Although 1154 sub­sti­tute grana padana for pecorino in their bu­ca­tini am­a­tri­ciana, they do re­tain the essen­tial au­then­tic­ity and depth of flavour by us­ing guan­ciale (cured pork cheek) from Mo­dena, Italy. It’s as well to fash­ion a bib from one of 1154’s over­sized pa­per nap­kins, be­cause when you go to coil a length of the hol­low bu­ca­tini around your fork, it has a habit of un­rav­el­ling like an er­rant gar­den hose, spat­ter­ing tomato sauce over your best shirt.

Aside from a glass of the house red, white or sparkling, the only other wine op­tions here are six by the bot­tle. How­ever, each day they do un­cork a spe­cial red and a white to sell by the glass. As luck might have it, that red would be the Saeti Rosso Dell’emilia, ef­fec­tively a qual­ity-driven, or­ganic lam­br­usco with­out the bub­bles.
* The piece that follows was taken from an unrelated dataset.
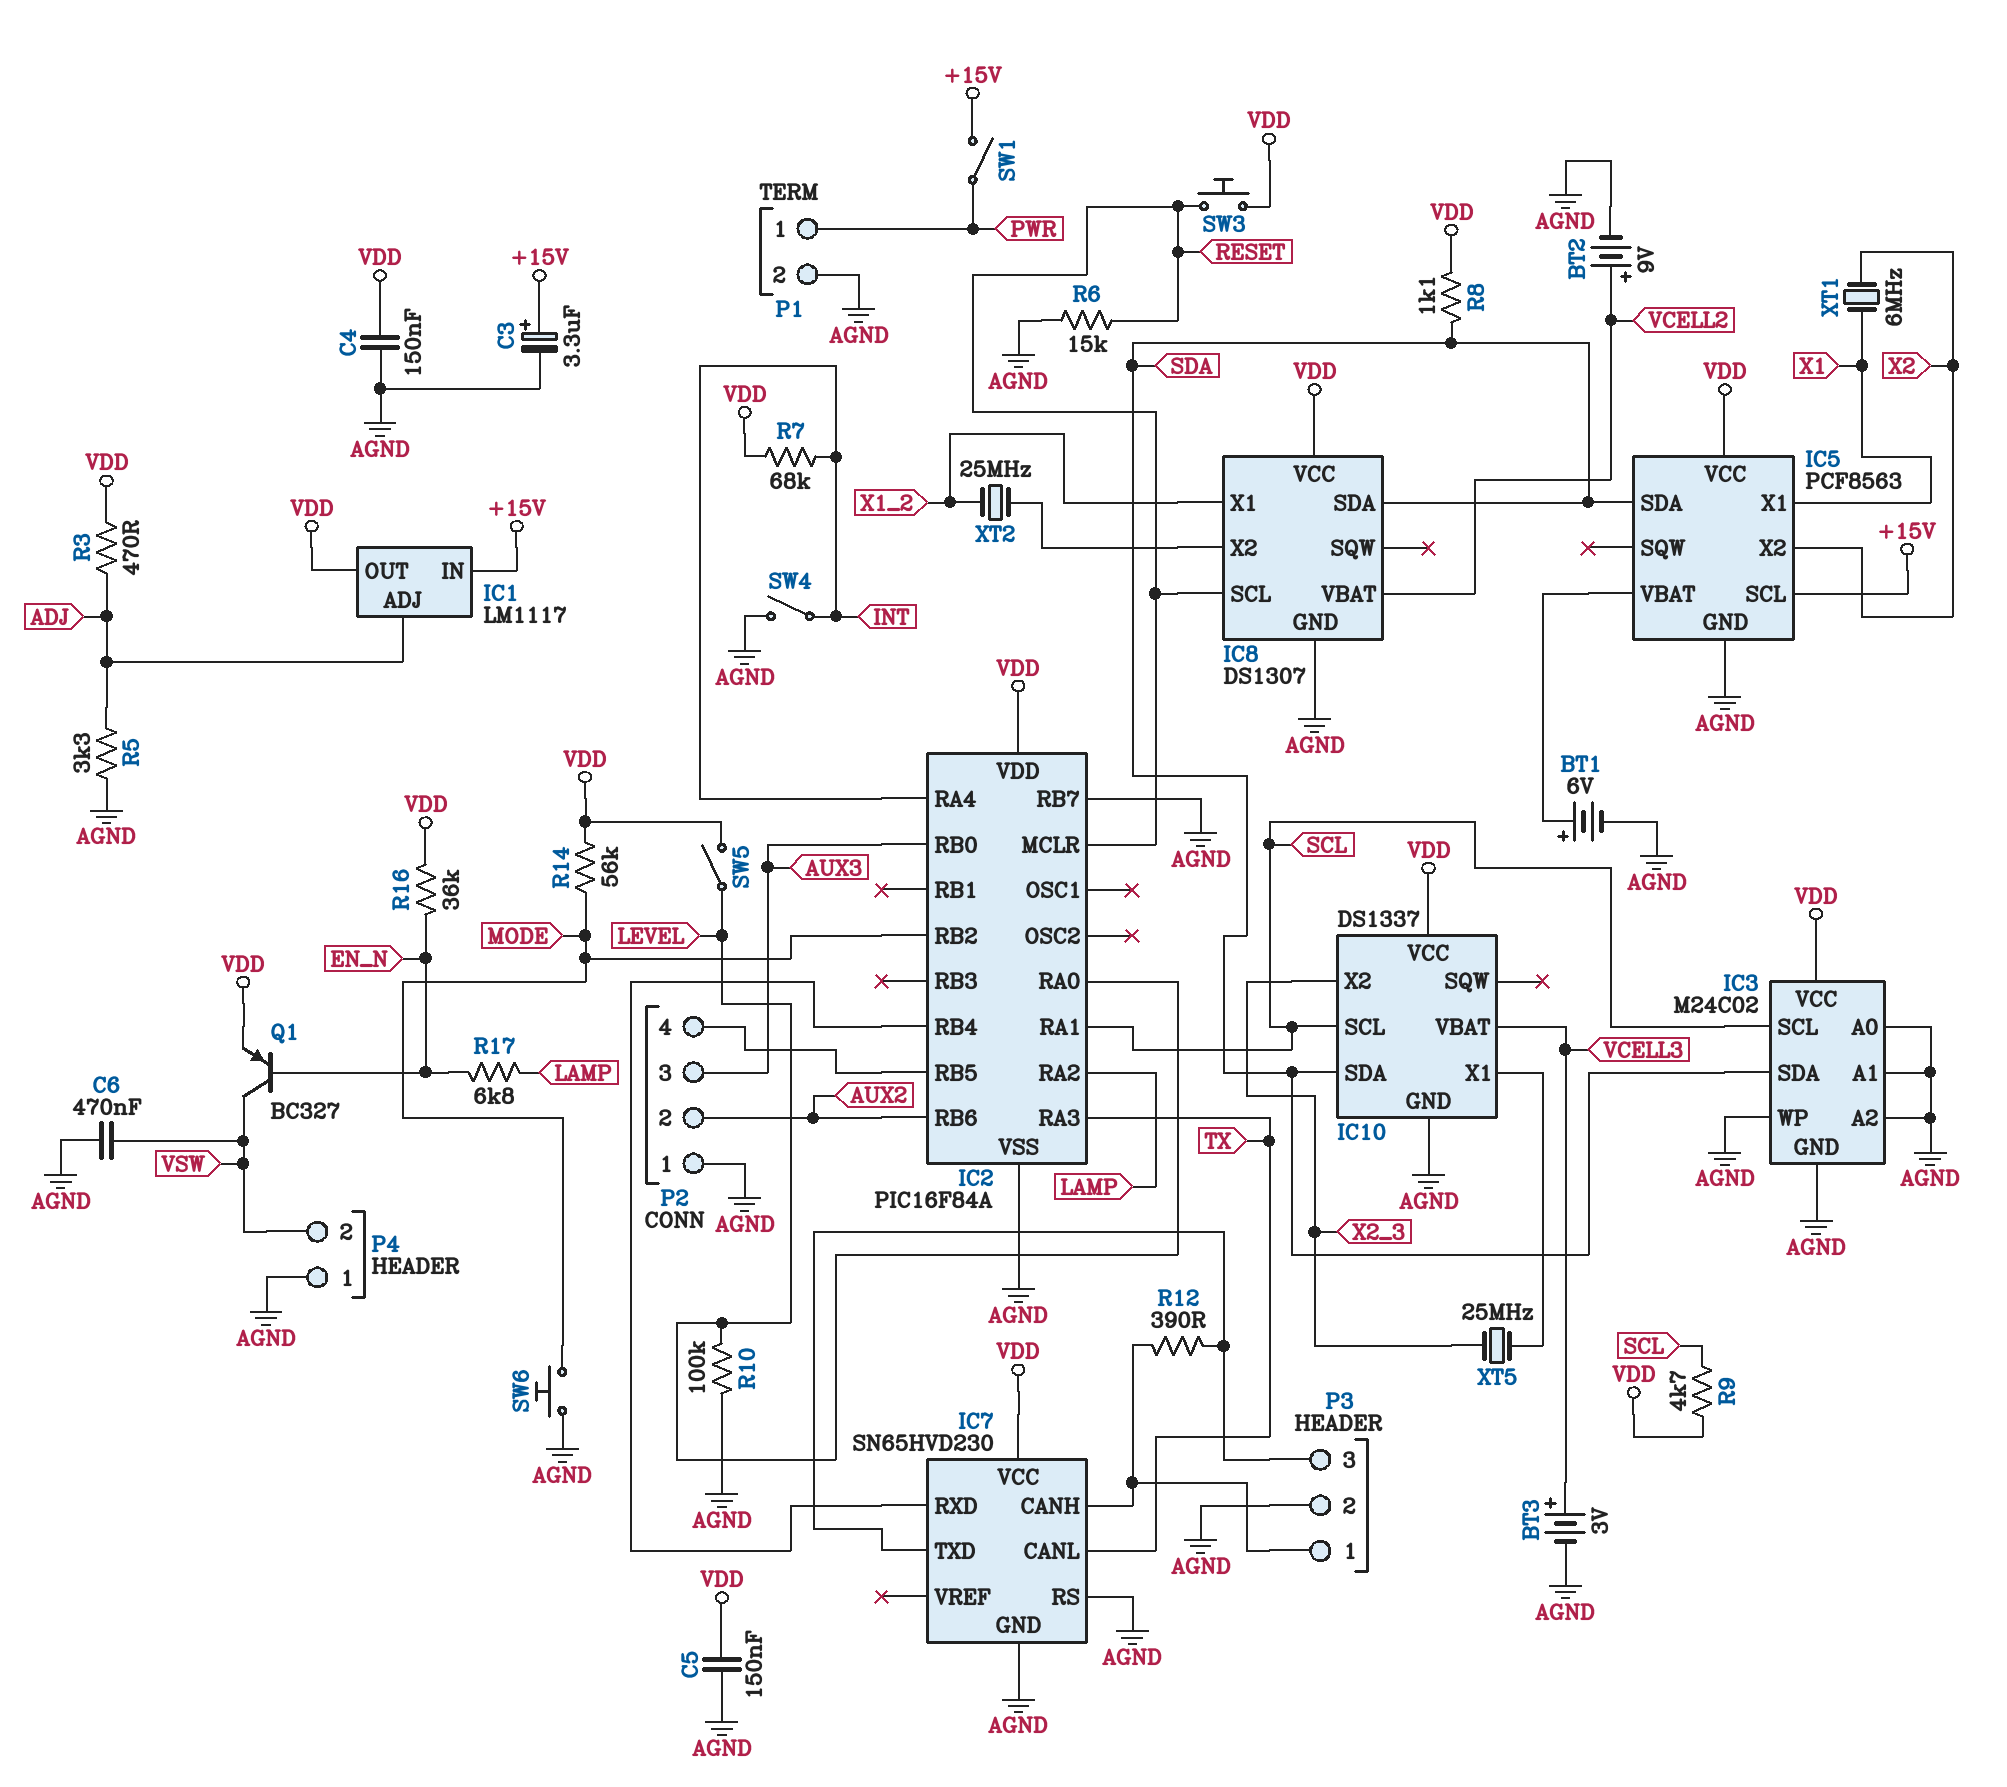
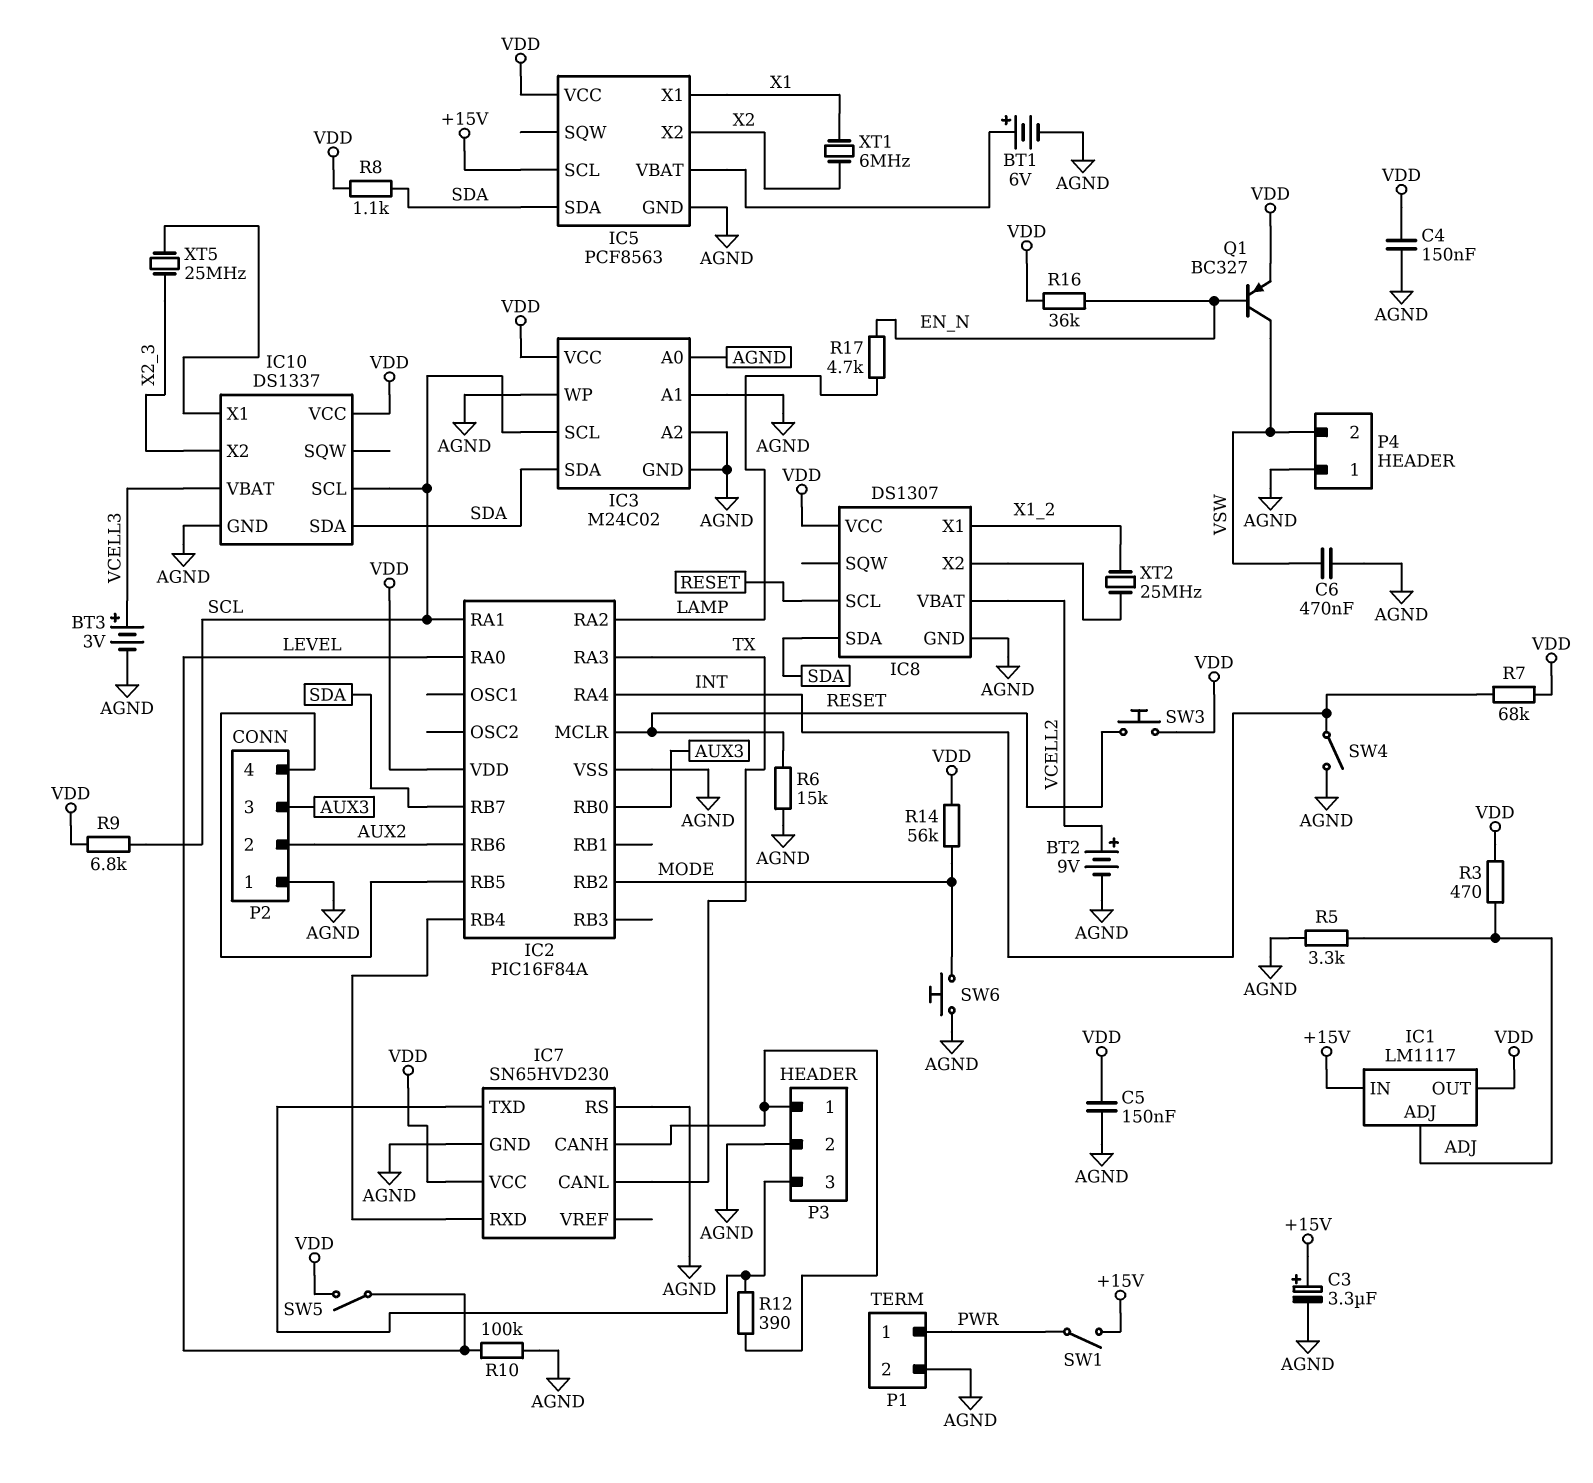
IC2 pin RB7: AGND -> SDA
R9: 4.7k (SCL, VDD) -> 6.8k (SCL, VDD)
R17: 6.8k (EN_N, LAMP) -> 4.7k (EN_N, LAMP)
Rich, juicy and brim­ming with savoury, meaty, cured pork flavours, it’s ab­so­lutely per­fect with the bu­ca­tini am­a­tri­ciana.

You might think 1154 is named for its Cuba Street ad­dress, but ac­tu­ally the ref­er­ence is to the year 1154 AD, when the Arab ge­og­ra­pher to the King of Si­cily recorded his­tory’s first clear ref­er­ence to dried pasta.

It’s a date worth stor­ing away to use as am­mu­ni­tion against those who would try to tell you that in the 13th cen­tury, Marco Polo in­tro­duced pasta to Italy from China.